## WHAT YOU HAVE TO DO:
Produce a verbatim copy of the following records, leaving out all pictures.

## INPUT DATA:
┌──

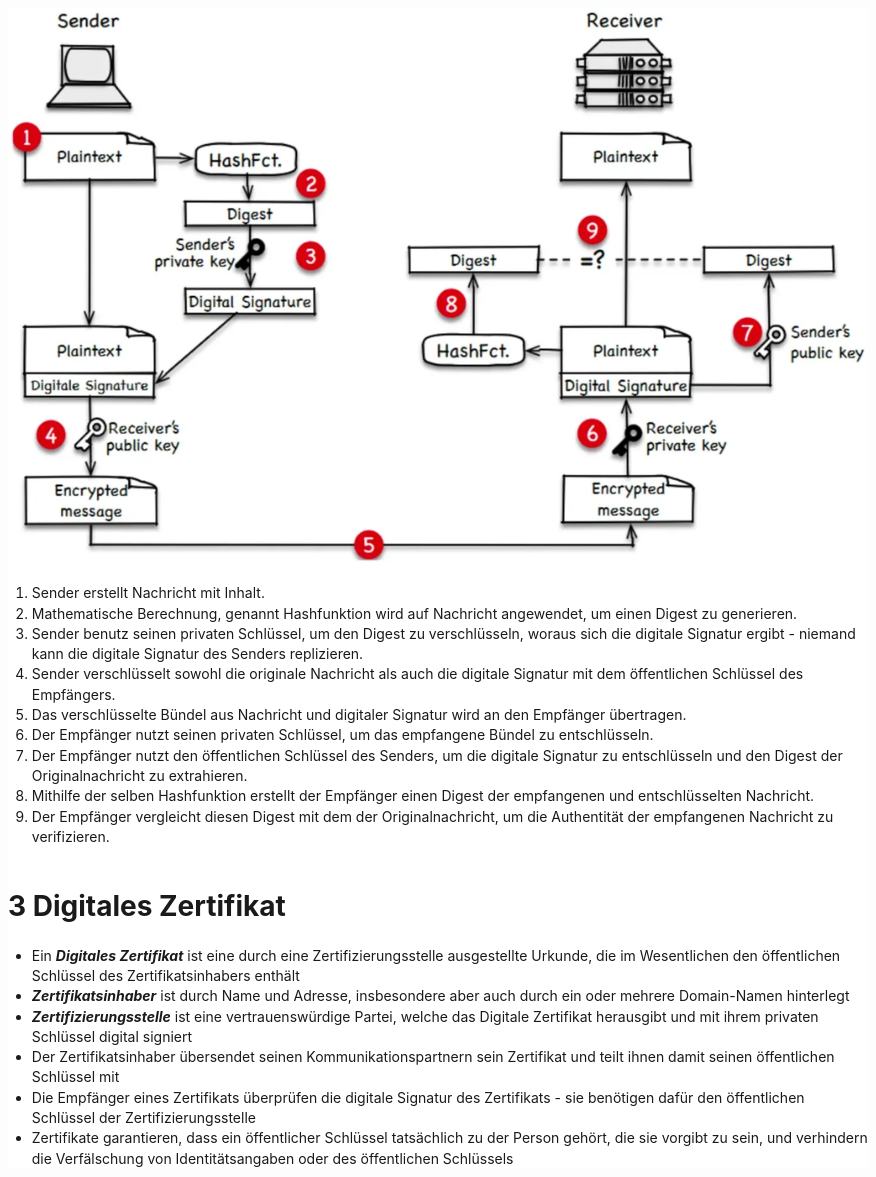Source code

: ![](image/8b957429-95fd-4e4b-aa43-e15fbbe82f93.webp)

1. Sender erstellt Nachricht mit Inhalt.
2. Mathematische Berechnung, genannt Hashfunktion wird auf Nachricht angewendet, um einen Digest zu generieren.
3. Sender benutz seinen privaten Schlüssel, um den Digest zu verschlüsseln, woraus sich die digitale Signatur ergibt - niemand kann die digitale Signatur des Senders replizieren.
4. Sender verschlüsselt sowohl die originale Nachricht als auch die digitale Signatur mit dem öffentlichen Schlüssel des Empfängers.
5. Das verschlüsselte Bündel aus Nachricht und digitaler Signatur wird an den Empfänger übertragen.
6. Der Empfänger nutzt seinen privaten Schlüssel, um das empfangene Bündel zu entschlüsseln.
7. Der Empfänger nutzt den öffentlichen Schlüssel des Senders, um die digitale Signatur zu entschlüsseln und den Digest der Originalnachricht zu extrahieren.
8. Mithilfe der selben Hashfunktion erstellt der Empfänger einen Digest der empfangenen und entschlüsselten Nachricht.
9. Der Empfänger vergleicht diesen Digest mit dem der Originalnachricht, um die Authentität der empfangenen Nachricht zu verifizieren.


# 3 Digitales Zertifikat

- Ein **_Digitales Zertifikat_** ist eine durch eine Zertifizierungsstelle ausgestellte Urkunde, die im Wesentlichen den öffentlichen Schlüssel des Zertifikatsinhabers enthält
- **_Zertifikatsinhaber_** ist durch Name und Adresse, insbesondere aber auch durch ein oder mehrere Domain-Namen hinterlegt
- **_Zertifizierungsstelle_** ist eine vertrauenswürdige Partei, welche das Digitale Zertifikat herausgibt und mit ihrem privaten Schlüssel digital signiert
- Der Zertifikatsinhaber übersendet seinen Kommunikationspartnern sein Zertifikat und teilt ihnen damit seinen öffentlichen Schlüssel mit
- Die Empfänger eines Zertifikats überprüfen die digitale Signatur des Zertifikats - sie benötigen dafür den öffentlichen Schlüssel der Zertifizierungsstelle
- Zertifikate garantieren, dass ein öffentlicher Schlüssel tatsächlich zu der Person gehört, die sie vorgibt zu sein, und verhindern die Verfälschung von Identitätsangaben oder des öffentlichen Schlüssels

└──

## YOUR RESPONSE:
Source code

: ![](image/8b957429-95fd-4e4b-aa43-e15fbbe82f93.webp)

1. Sender erstellt Nachricht mit Inhalt.
2. Mathematische Berechnung, genannt Hashfunktion wird auf Nachricht angewendet, um einen Digest zu generieren.
3. Sender benutz seinen privaten Schlüssel, um den Digest zu verschlüsseln, woraus sich die digitale Signatur ergibt - niemand kann die digitale Signatur des Senders replizieren.
4. Sender verschlüsselt sowohl die originale Nachricht als auch die digitale Signatur mit dem öffentlichen Schlüssel des Empfängers.
5. Das verschlüsselte Bündel aus Nachricht und digitaler Signatur wird an den Empfänger übertragen.
6. Der Empfänger nutzt seinen privaten Schlüssel, um das empfangene Bündel zu entschlüsseln.
7. Der Empfänger nutzt den öffentlichen Schlüssel des Senders, um die digitale Signatur zu entschlüsseln und den Digest der Originalnachricht zu extrahieren.
8. Mithilfe der selben Hashfunktion erstellt der Empfänger einen Digest der empfangenen und entschlüsselten Nachricht.
9. Der Empfänger vergleicht diesen Digest mit dem der Originalnachricht, um die Authentität der empfangenen Nachricht zu verifizieren.


# 3 Digitales Zertifikat

- Ein **_Digitales Zertifikat_** ist eine durch eine Zertifizierungsstelle ausgestellte Urkunde, die im Wesentlichen den öffentlichen Schlüssel des Zertifikatsinhabers enthält
- **_Zertifikatsinhaber_** ist durch Name und Adresse, insbesondere aber auch durch ein oder mehrere Domain-Namen hinterlegt
- **_Zertifizierungsstelle_** ist eine vertrauenswürdige Partei, welche das Digitale Zertifikat herausgibt und mit ihrem privaten Schlüssel digital signiert
- Der Zertifikatsinhaber übersendet seinen Kommunikationspartnern sein Zertifikat und teilt ihnen damit seinen öffentlichen Schlüssel mit
- Die Empfänger eines Zertifikats überprüfen die digitale Signatur des Zertifikats - sie benötigen dafür den öffentlichen Schlüssel der Zertifizierungsstelle
- Zertifikate garantieren, dass ein öffentlicher Schlüssel tatsächlich zu der Person gehört, die sie vorgibt zu sein, und verhindern die Verfälschung von Identitätsangaben oder des öffentlichen Schlüssels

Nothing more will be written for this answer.